● **SET OF TASKS**
1 > Using the article below on pension funds and emerging markets, explain in one to three sentences why emerging markets might get a burst of money at the end of the year.
2 > In the article below on pension funds and emerging markets, turn the paragraph beginning "Another corporate pension fund" into a short bulleted list that keeps its main facts.

● **TEXT PROVIDED**
--- START ---

Emerging markets could enjoy an end-of-year surge of liquidity from pension funds increasing their exposure to the asset class.
"Emerging markets have been one of the best places to be in the last 12 months and a number of pensions and endowments are adding to their emerging markets positions," said Jeffrey Chowdhry, a portfolio manager with Foreign & Colonial Emerging Markets in London. "One large corporate pension plan with $40 billion has decided to go to 5% in emerging markets."
Mr. Chowdhry declined to identify the pension plan, but said Foreign & Colonial will get to manage the first tranche of $200 million to $300 million that the pension plan has decided to put to work in emerging markets by the end of this year. The full $2 billion is expected to be invested by the end of 2000.
Another corporate pension fund that is known to have plans to invest in emerging markets is that of Lucent Technologies Inc. Lucent had inherited around $45 billion from AT&T Co. this year. The fund has a mandate to invest around 3% in emerging markets, said a consultant familiar with the situation, and to do so by the end of the year.

--- END ---

● **DATA BELOW**
--- START ---

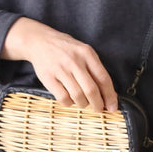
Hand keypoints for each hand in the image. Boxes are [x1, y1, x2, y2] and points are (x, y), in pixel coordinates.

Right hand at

--- END ---

● **ANSWERS PER TASK**
1 > Pension funds are increasing their exposure to emerging markets. One large corporate plan with $40 billion has decided to put 5% there and will place a first tranche of $200 million to $300 million by the end of this year. Lucent Technologies Inc.'s fund has a mandate to invest about 3% in emerging markets by year's end.

2 >
- The pension fund of Lucent Technologies Inc. is known to plan investments in emerging markets.
- Lucent inherited about $45 billion from AT&T Co. this year.
- A consultant familiar with the situation said the fund has a mandate to invest around 3% in emerging markets by the end of the year.